Message de BlockBeats, le 20 mars : la situation au Moyen-Orient continue de s'intensifier, et l'attention du marché passe des conflits ponctuels aux risques systémiques pour les chaînes d'approvisionnement énergétique et la sécurité maritime. L'Iran a déclaré que ses actions de représailles ne sont pas terminées et envisage de percevoir des droits de passage dans le détroit d'Hormuz ; simultanément, plusieurs pays européens et le Japon ont publié une déclaration commune préparant une intervention pour garantir la sécurité des voies navigables. L'attaque contre les installations de GNL du Qatar a endommagé environ 17 % de ses exportations, aggravant davantage l'incertitude concernant l'approvisionnement énergétique. Les États-Unis émettent des signaux contradictoires : d'un côté, ils envisagent de relâcher les restrictions sur le pétrole iranien pour faire baisser les prix du pétrole, tandis que de l'autre, ils augmentent leur budget militaire et leurs ventes d'armes dans la région, révélant des divergences dans leurs objectifs stratégiques.
Au niveau des politiques, les marchés des taux ont rapidement révisé leurs attentes, ne pricing actuellement qu'environ 5,5 points de base de baisse des taux pour l'année, voire des paris en faveur d'une hausse ; la Banque d'Angleterre a maintenu ses taux inchangés à l'unanimité et émis des signaux potentiels d'une future hausse, la Banque centrale européenne a revu à la hausse ses prévisions d'inflation, et la Banque du Japon surveille également les risques liés à la hausse des prix du pétrole.
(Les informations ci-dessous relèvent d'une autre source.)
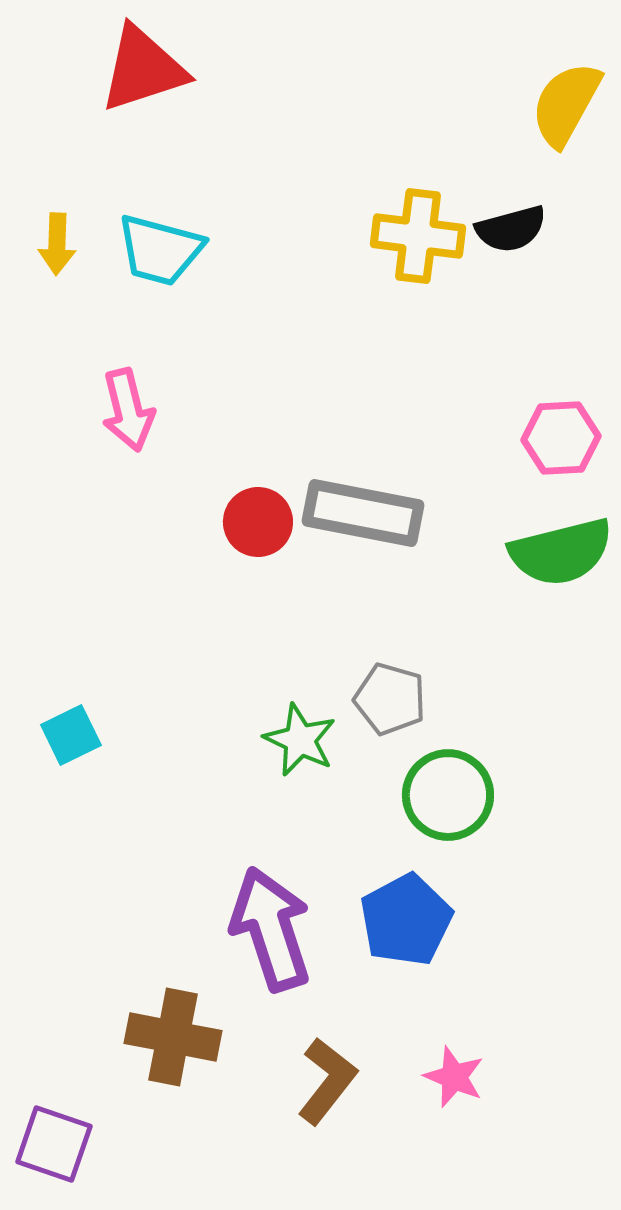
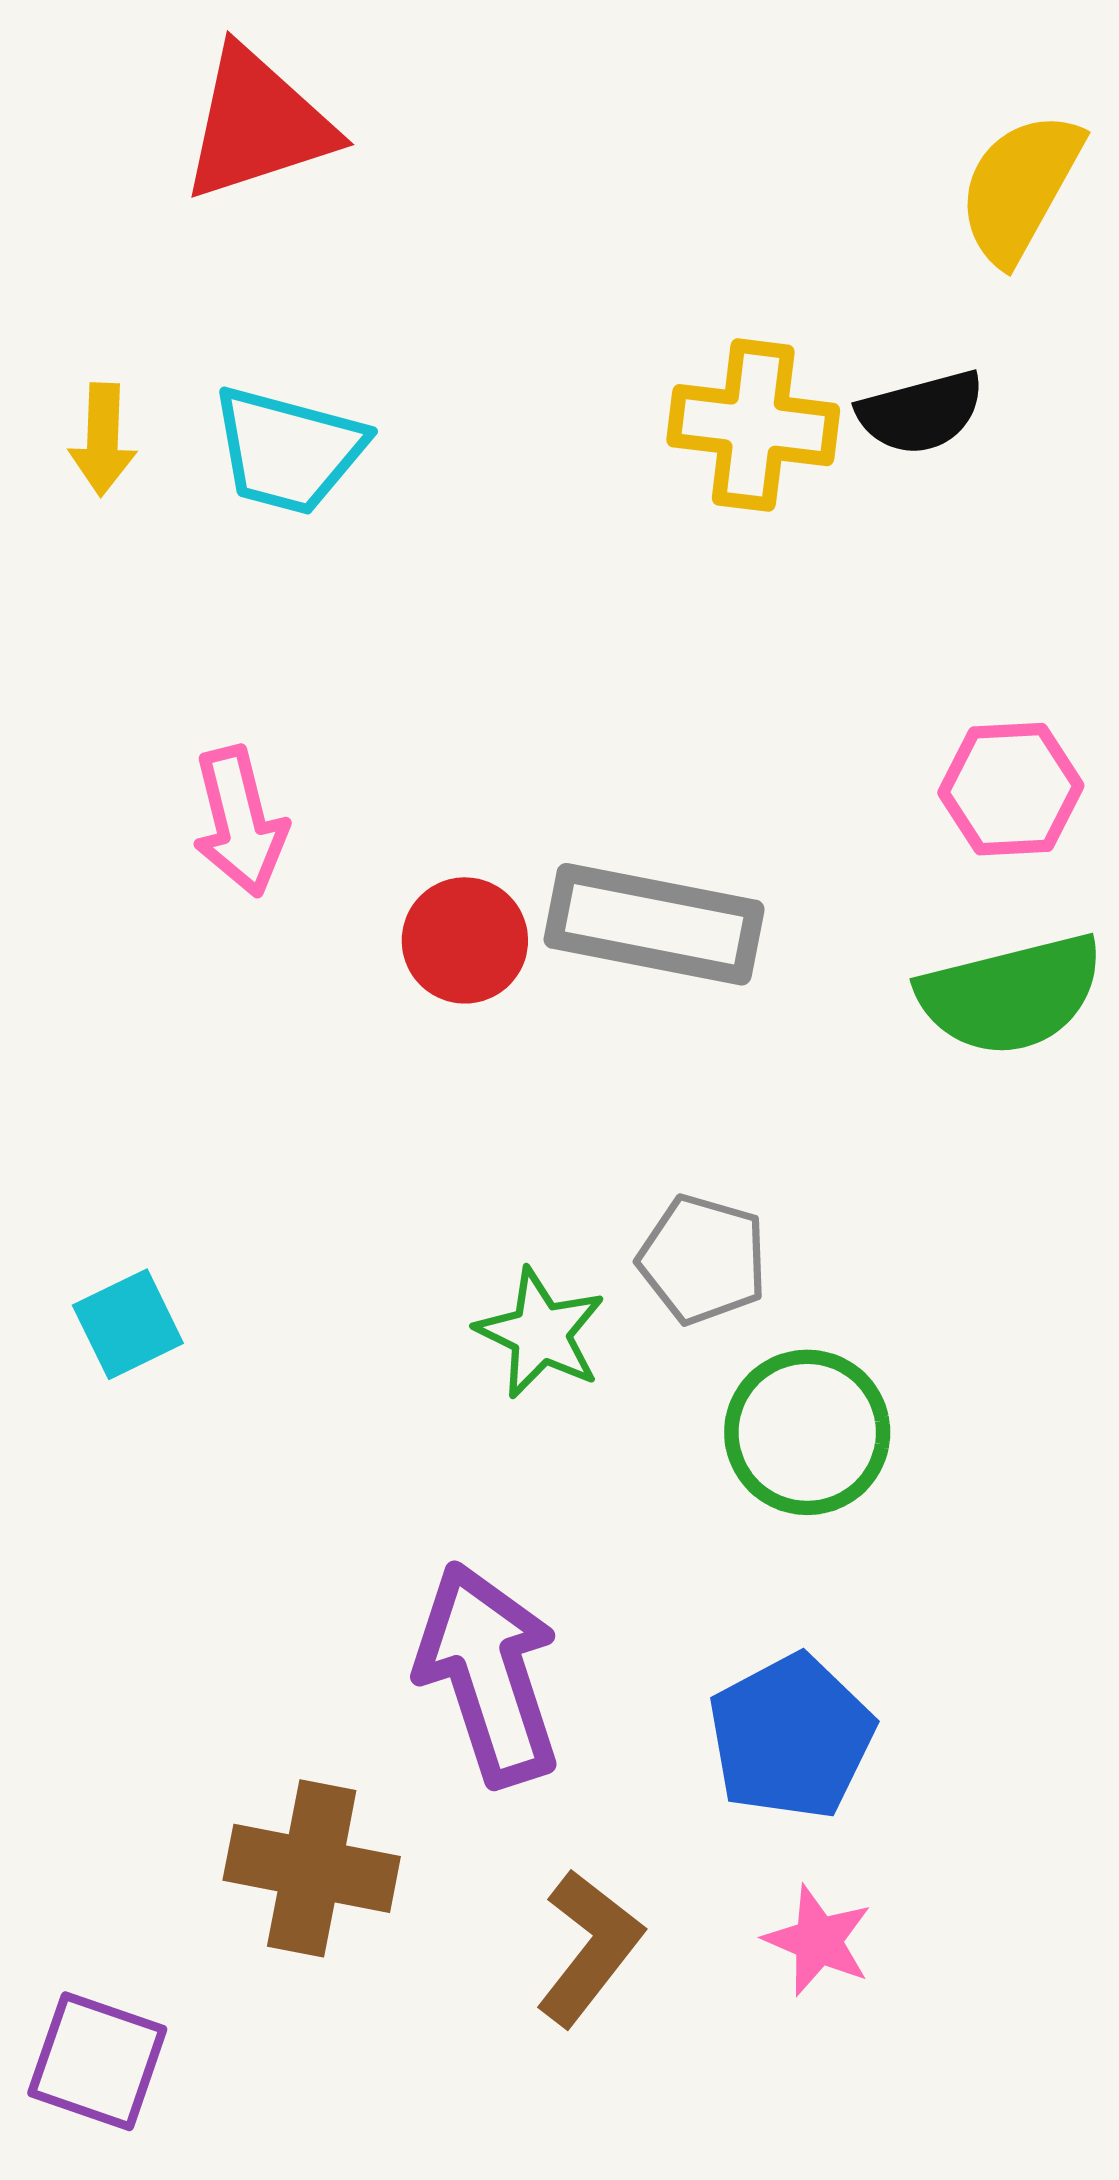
pink arrow: (128, 410) -> (240, 822), moved
blue pentagon: (406, 920) -> (791, 1737), moved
La position des principales banques centrales mondiales s'est uniformément orientée vers une approche plus prudente, entraînant un resserrement marginal des conditions de liquidité. Parallèlement, les États-Unis prévoient de assouplir les règles de capital bancaire pour libérer une partie des fonds, mais cela peine à compenser la pression contractionniste macroéconomique.
Sur le plan de la structure du marché, l'expiration des options du « Triple Witching » d'une valeur de 5,7 billions de dollars approche, combinée aux risques au Moyen-Orient, ce qui amplifie le potentiel de volatilité des prix des actifs. Le VIX reste relativement élevé, indiquant que le marché reste en état d'alerte maximale, avec une préférence pour des couvertures à court terme plutôt que des paris directionnels.
Retour au marché des cryptomonnaies : en observant la carte thermique des liquidations, après son retrait depuis son sommet, le BTC a formé une zone de confrontation nette entre acheteurs et vendeurs entre 69 000 et 71 000 dollars, où de nombreux positions à effet de levier à court terme s'accumulent, indiquant une tentative de consolidation du fond du marché. La zone à 68 500 dollars constitue le cœur de la défense de la liquidité à court terme. En revanche, les niveaux supérieurs à 70 800 dollars et surtout autour de 72 000 dollars conservent encore une liquidité significative de positions vendeuses, ce qui montre que le marché n'a pas encore connu un retour efficace de la prise de risque.
Dans l'ensemble, la contraction de la liquidité macroéconomique et les risques énergétiques se renforcent mutuellement, maintenant le marché dans un état de « haute volatilité, faible tendance ». Le BTC reflète actuellement davantage un test de la capacité d'absorption des risques qu'un signal de retournement de tendance ; à court terme, la domination reste assurée par des liquidations répétées au sein d'une fourchette.